Hey everyone, hope you’re having an incredible day today. Today, we’re going to make a special dish, mashed potato stuffed portabella. It is one of my favorites. This time, I will make it a little bit unique. This is gonna smell and look delicious.
Mashed potato stuffed portabella is one of the most popular of current trending meals on earth. It is simple, it is fast, it tastes yummy. It’s appreciated by millions daily. Mashed potato stuffed portabella is something which I’ve loved my whole life. They’re nice and they look wonderful.

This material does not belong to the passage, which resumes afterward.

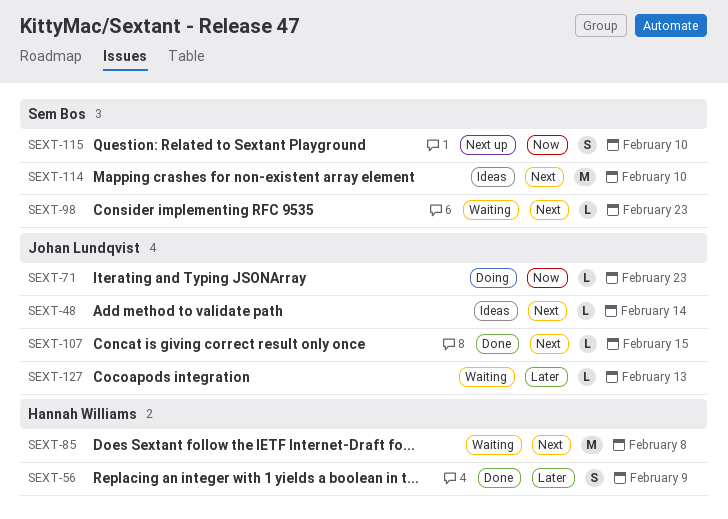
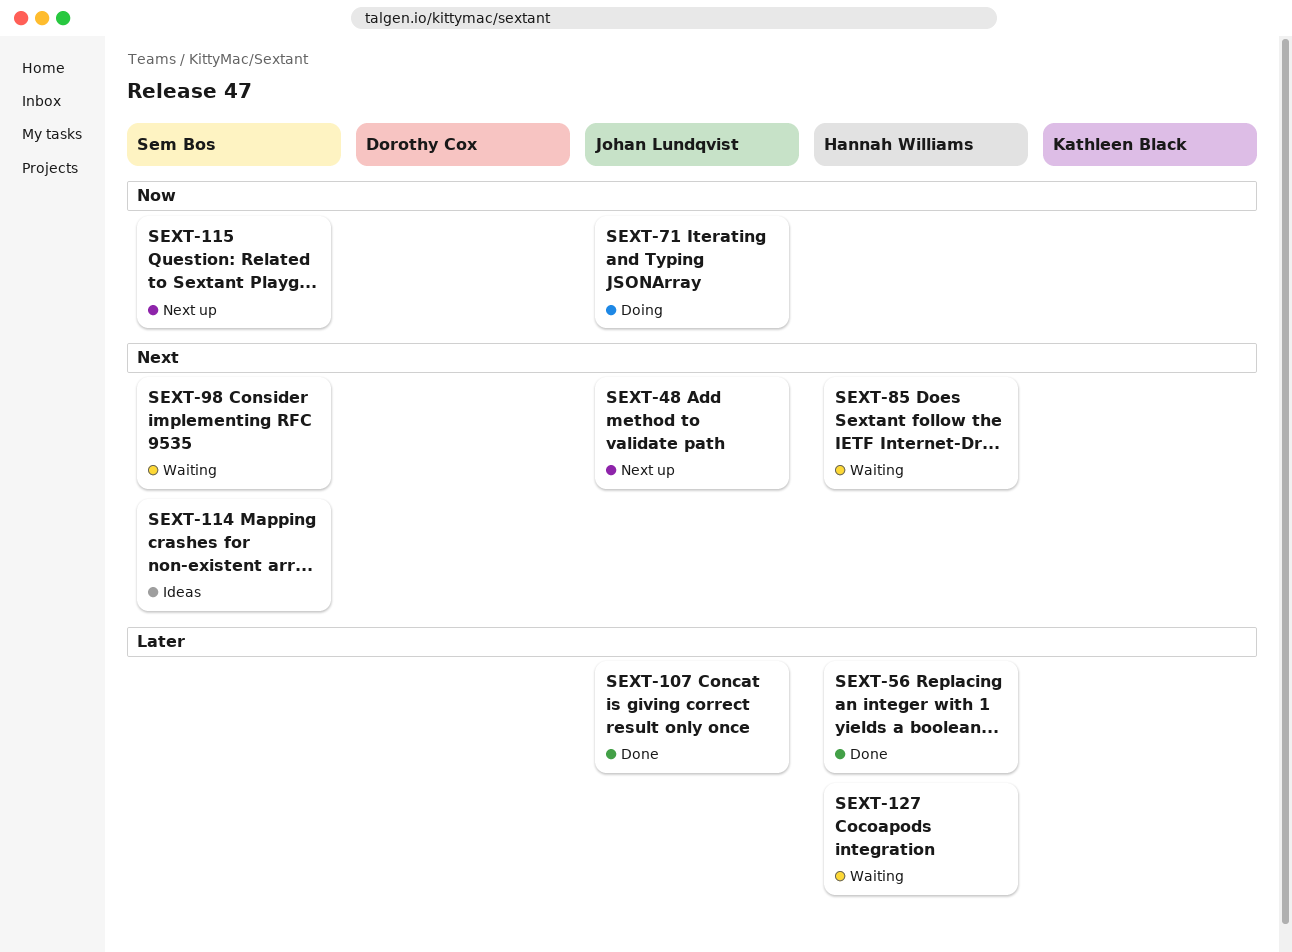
SEXT-48, status: Ideas -> Next up
SEXT-107, priority: Next -> Later
SEXT-127, owner: Johan Lundqvist -> Hannah Williams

While mushrooms are cooking, prepare Idahoan Four Cheese Mashed Potatoes according to package instructions. Fold in the cheddar cheese and the peppers. When mushrooms are cooked, sprinkle with a bit more salt and pepper and stuff with the mashed potatoes.
To get started with this particular recipe, we have to first prepare a few components. You can have mashed potato stuffed portabella using 8 ingredients and 6 steps. Here is how you can achieve that.

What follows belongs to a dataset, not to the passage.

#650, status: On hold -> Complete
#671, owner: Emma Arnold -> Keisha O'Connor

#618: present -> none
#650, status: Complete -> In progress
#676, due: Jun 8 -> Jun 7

The ingredients needed to make Mashed potato stuffed portabella:
- Prepare 2 portabella caps
- Make ready 2 tbsp olive oil, extra virgin
- Get 1 salt and pepper
- Get 2 yukon gold potatoes
- Take 2 tbsp milk
- Make ready 1 tsp butter
- Make ready 2 tbsp shredded colby jack cheese
- Prepare 1 large egg
Easy, Cheesy Mashed Potato and Herb Stuffed Mushrooms with Caramelized Onions and Parmesan Cheese—made with Idaho Spuds Country Buttered mashed potatoes. This beautiful, bite-size appetizer is a perfect game day crowd pleaser. Recipe by Jessica at Coffee & Crayons Garlic Mashed Potato Stuffed Portobello Mushrooms. One Batch of Instant Pot Garlic Mashed Potatoes recipe.
Instructions to make Mashed potato stuffed portabella:
- Peel and cube potatoes, boil until fork tender
- Drizzle portabella caps with olive oil, salt and pepper on both sides, place in 400° oven for 5 minutes
- Once potatoes are soft, add in salt, pepper, butter, milk, and cheese, whip with beaters, then allow too cool
- Once potatoes have cooled slightly add egg, and beat mixture together
- Fill each portabella cap with the potato mixture, and bake at 400° for 15-20 minutes.
- For a side, add in your favorite fresh veggie, note blanched asparagus in the picture. Serve and enjoy!
Make the Garlic Mashed potatoes and the cheeze sauce. Prep the mushrooms by removing the gills and the stem gently with a spoon. Stuffed into larger portabella caps, this is more of a fork-and-knife kind of stuffed mushroom recipe, not quite as poppable as a stuffed button mushroom. These mashed potato and wild rice stuffed mushrooms are beautiful smaller bites of flavors we often associate with holiday meals. Spread half of the mushroom mixture over potato mixture; repeat layers, ending with potato mixture.